Deze parasiet komt daarom ook vaak voor op plaatsen waar kleine kinderen bij elkaar zijn zoals scholen en speelzalen. De eieren kunnen buiten het lichaam vrij lang overleven, bijvoorbeeld op speelgoed en kleding en via deze weg besmettingen veroorzaken. Omdat besmetting nogal eens via de zandbak plaatsvindt worden deze wormpjes ook wel
zandbakwormpjes genoemd.
plakbandpreparaat
Soms zijn de wormpjes als draadjes te zien op de ontlasting. Om een infectie vast te stellen op het laboratorium is de beste methode een plakbandpreparaat: in de ochtend, voor het wassen, moet daarvoor met doorzichtig plakband rondom de anus afdrukken gemaakt worden om de eieren te verzamelen. Het plakband moet daarna op een objectglaasje geplakt worden, dat onder de microscoop bekeken wordt. De eieren zijn dan duidelijk te zien.
Een infectie met Enterobius vermicularis is vrij onschuldig maar om ervan af te komen kan een vrij verkrijgbaar middel van de drogist of apotheek zoals Mebendazol gebruikt worden. Het is wel belangrijk om alle gezinsleden te behandelen om herbesmetting van elkaar te voorkomen.
Waarschuwing:
Middelen als Mebendazol mogen door sommigen niet gebruikt worden dus lees altijd de bijsluiter of vraag eerst om advies bij de apotheek of huisarts.
Behandeling: naar de dokter of niet?
Als er klachten zijn die niet overgaan na het twee keer volgen van een vrij verkrijgbare kuur zoals bovengenoemd, is het aan te raden om naar de huisarts te gaan. Zeker als u in een (sub)tropisch gebied bent geweest kan een infectie met een parasiet mogelijk de oorzaak van de klachten zijn. Dan kan er gericht onderzoek van de ontlasting gedaan worden en de eventuele behandeling erop afgestemd worden. Zo is het middel van de eerste keus bij een (aangetoonde) infectie met Giardia lamblia het antibioticum
metronidazol (Flagyl).
Voorkomen van een infectie met parasieten
Om de kans op een besmetting met wormen of darmprotozoa te verkleinen is de belangrijkste maatregel die u kunt nemen geen rauw vlees of vleesproducten te eten of vlees dat niet goed gaar is. Dit geldt met name voor de lintworm. Ook het goed wassen van groenten en fruit is belangrijk, evenals een goede persoonlijke hygiëne. Hierbij gaat het vooral om handen wassen na het toiletbezoek, de leefomgeving schoon houden, regelmatig verschonen van ondergoed en handdoeken.
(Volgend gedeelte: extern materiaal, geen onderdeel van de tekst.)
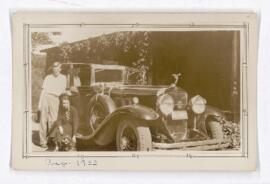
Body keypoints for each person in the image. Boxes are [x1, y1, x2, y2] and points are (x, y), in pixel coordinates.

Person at [38, 62, 68, 149]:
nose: (55, 69)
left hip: (56, 99)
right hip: (46, 97)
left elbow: (62, 91)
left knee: (54, 120)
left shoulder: (63, 78)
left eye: (57, 67)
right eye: (54, 67)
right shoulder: (48, 77)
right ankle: (43, 141)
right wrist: (39, 104)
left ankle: (52, 140)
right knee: (43, 120)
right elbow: (43, 91)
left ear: (60, 69)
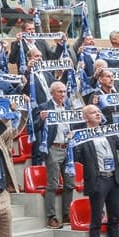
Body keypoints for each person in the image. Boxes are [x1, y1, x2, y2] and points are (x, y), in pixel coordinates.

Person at [75, 105, 119, 237]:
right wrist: (72, 142)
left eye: (98, 112)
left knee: (114, 218)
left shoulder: (107, 131)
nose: (98, 114)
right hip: (98, 181)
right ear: (85, 117)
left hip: (113, 179)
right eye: (93, 112)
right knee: (96, 221)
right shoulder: (82, 136)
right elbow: (76, 157)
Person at [34, 81, 81, 229]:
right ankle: (51, 217)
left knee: (70, 183)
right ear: (52, 93)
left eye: (64, 92)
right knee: (53, 184)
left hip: (68, 149)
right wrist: (41, 119)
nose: (63, 94)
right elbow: (34, 127)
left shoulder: (68, 107)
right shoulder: (44, 107)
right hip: (53, 147)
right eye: (60, 92)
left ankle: (67, 214)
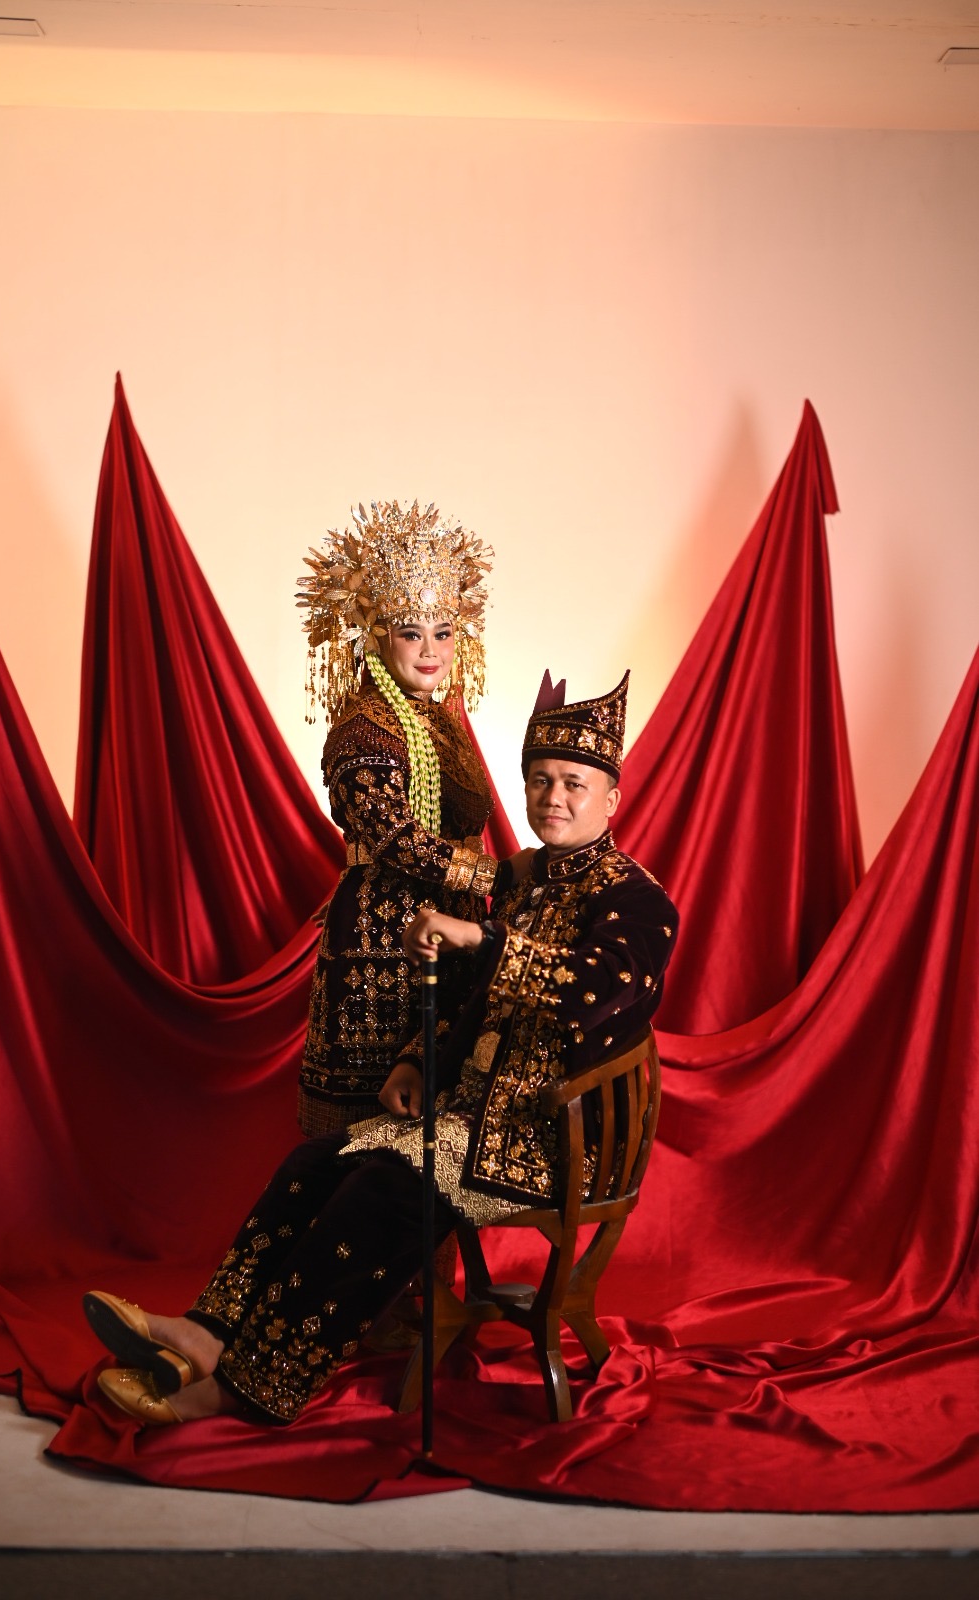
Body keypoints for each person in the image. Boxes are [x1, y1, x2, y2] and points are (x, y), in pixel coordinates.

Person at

In warme landen is het met de hygiëne vaak minder goed gesteld en is het extra opletten; dan komen daar nog behalve vaak handen wassen de volgende tips bij:
- kijk uit met vlees, vis en schaaldieren, eet het alleen als het gaar is
- vermijd gerechten met koud vlees of kip
- eet geen rauwe groenten zoals salades als u die niet zelf gemaakt heeft
- drink alleen water uit flessen en was daarin ook de groenten
- eet alleen zelf geschild fruit
- gebruik alleen ijsblokjes gemaakt van flessenwater
- eet geen ijs of andere etenswaren bij stalletjes op straat
- drink niet van water uit bijvoorbeeld beekjes
In landen waar Schistosoma voorkomt: elk contact met zoet oppervlaktewater vermijden, zoals de Nijl in Egypte.